Robbie Strazynski learned poker at a kitchen table with his dad and grandpa, playing all kinds of games.

Years later, he came to Las Vegas and found a sea of tables but mostly only one game available — No-limit Hold’em, the format made popular by the World Series of Poker on ESPN.

“I’m like, ‘Where are the mixed games?’” Strazynski said.

Years later, he found his solution: Do it yourself.

Strazynski is hosting the Mixed Game Festival, a celebration of all the poker variants besides No-limit Hold’em, through Thursday at the Westgate poker room.

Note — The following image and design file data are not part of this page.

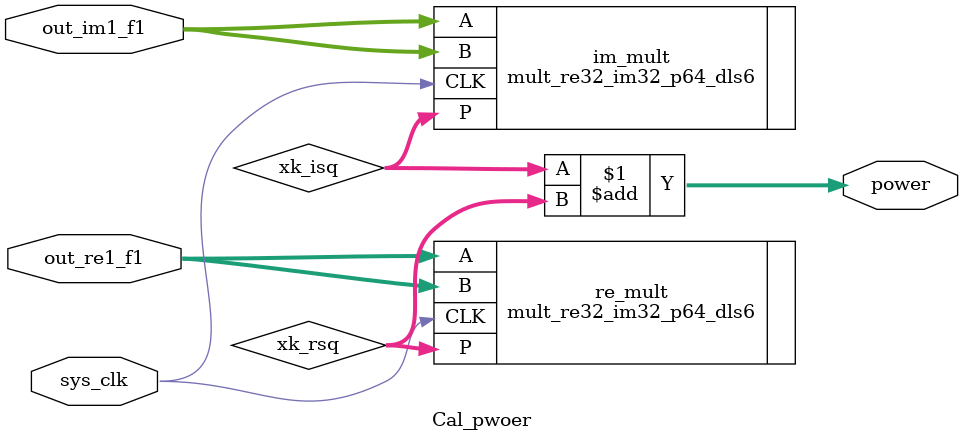
<source format=v>
`timescale 1ns / 1ps


module Cal_pwoer(
	input sys_clk,
	input [31:0] out_re1_f1,
	input [31:0] out_im1_f1,
	output [63:0] power
    );

wire 		[63:0] 	xk_rsq,xk_isq;
//实部平方和虚部平方
mult_re32_im32_p64_dls6 re_mult(
	.CLK(sys_clk),
	.A(out_re1_f1),     	//IN STD_LOGIC_VECTOR(31 DOWNTO 0);
	.B(out_re1_f1),      	//IN STD_LOGIC_VECTOR(31 DOWNTO 0);
	.P(xk_rsq)      		//OUT STD_LOGIC_VECTOR(63 DOWNTO 0)
  );

mult_re32_im32_p64_dls6 im_mult(
	.CLK(sys_clk),
	.A(out_im1_f1),     	//IN STD_LOGIC_VECTOR(31 DOWNTO 0);
	.B(out_im1_f1),      	//IN STD_LOGIC_VECTOR(31 DOWNTO 0);
	.P(xk_isq)      		//OUT STD_LOGIC_VECTOR(63 DOWNTO 0)
  );

//功率（峰值）
assign 	power = xk_isq + xk_rsq;



endmodule

</source>
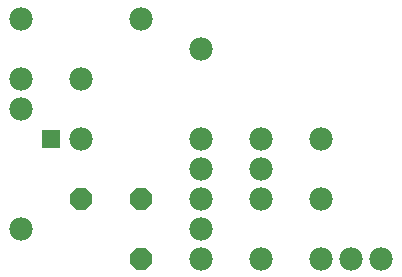
<source format=gts>
G75*
%MOIN*%
%OFA0B0*%
%FSLAX25Y25*%
%IPPOS*%
%LPD*%
%AMOC8*
5,1,8,0,0,1.08239X$1,22.5*
%
%ADD10OC8,0.07296*%
%ADD11C,0.07800*%
%ADD12R,0.06343X0.06343*%
D10*
X0061000Y0041000D03*
X0061000Y0061000D03*
X0041000Y0061000D03*
D11*
X0021000Y0051000D03*
X0041000Y0081000D03*
X0021000Y0091000D03*
X0021000Y0101000D03*
X0041000Y0101000D03*
X0021000Y0121000D03*
X0061000Y0121000D03*
X0081000Y0111000D03*
X0081000Y0081000D03*
X0081000Y0071000D03*
X0081000Y0061000D03*
X0081000Y0051000D03*
X0081000Y0041000D03*
X0101000Y0041000D03*
X0121000Y0041000D03*
X0131000Y0041000D03*
X0141000Y0041000D03*
X0121000Y0061000D03*
X0101000Y0061000D03*
X0101000Y0071000D03*
X0101000Y0081000D03*
X0121000Y0081000D03*
D12*
X0031000Y0081000D03*
M02*

</source>
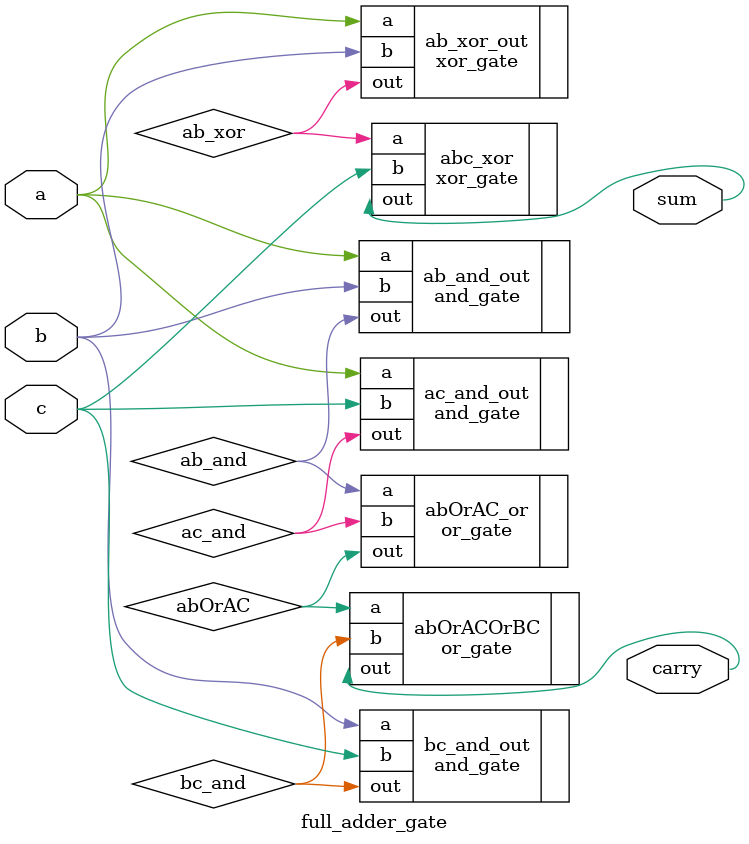
<source format=v>
`include "src/Week1/xor_gate.v"
`include "src/Week1/and_gate.v"
`include "src/Week1/or_gate.v"

module full_adder_gate(
    output wire sum,
    output wire carry,
    input wire a,
    input wire b,
    input wire c
);
    // Simple full adder gate
    // assign sum = a ^ b ^ c; // XOR
    // assign carry = (a & b) | (b & c) | (a & c); // OR

    wire ab_xor;
    xor_gate ab_xor_out(
        .out(ab_xor),
        .a(a),
        .b(b)
    );

    xor_gate abc_xor(
        .out(sum), // sum = a ^ b ^ c
        .a(ab_xor),
        .b(c)
    );

    // A & B, A & C, OR B & C
    wire ab_and, ac_and, bc_and;
    and_gate ab_and_out(
        .out(ab_and),
        .a(a),
        .b(b)
    );
    and_gate ac_and_out(
        .out(ac_and),
        .a(a),
        .b(c)
    );
    and_gate bc_and_out(
        .out(bc_and),
        .a(b),
        .b(c)
    );

    wire abOrAC;
    or_gate abOrAC_or(
        .out(abOrAC),
        .a(ab_and),
        .b(ac_and)
    );

    or_gate abOrACOrBC(
        .out(carry), // carry = (a & b) | (b & c) | (a & c)
        .a(abOrAC),
        .b(bc_and)
    );
endmodule
</source>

The festival culminates with a $200 buy-in HORSE tournament at noon Thursday that includes a Platinum Pass to the PokerStars Players Championship next year worth $30,000.

(HORSE is a rotation of five poker games — Limit Hold’em, Omaha High-Low, Razz, Seven-card Stud and Seven-card Stud High-Low.)

Mixed games can be found in Las Vegas, but usually only at high stakes unattainable for most recreational poker players.

Four-time WSOP event winner Eli Elezra has played mixed games in Las Vegas since 1987 and was at the Westgate on Tuesday to support Strazynski, a fellow Israeli who did the English translation of Elezra’s autobiography.

Elezra said mixed games offer the antidote to No-limit Hold’em games filled with silent professionals wearing sunglasses and listening to their headphones.

“Mixed games are fun people,” Elezra said. “We’re sitting around, we’re laughing together, we’re talking.”

Elezra and WSOP announcer Norman Chad joined the low-stakes fun in the $4-$8 cash games at the Westgate, where players took turns choosing what game to play, switching every eight hands.

“You could win dozens of dollars!” Strazynski said with a laugh.

He said he played for 16 hours Monday and broke even, never being up or down more than $100. Two tables ran into the early morning hours Tuesday, and they were back at it Tuesday afternoon.

The Mixed Game Festival has been two years in the making for Strazynski, founder of the website CardplayerLifestyle.com (unaffiliated with Card Player Magazine based in Las Vegas). The event was originally planned for July 2020 but was upended by the coronavirus pandemic.

Strazynski, a relentlessly positive poker booster on social media, teared up while thinking about finally getting a chance to bring his home-game atmosphere to Las Vegas.

“I live and breathe this game,” he said. “I’m not a professional, but I’ve found a way to make this my life.”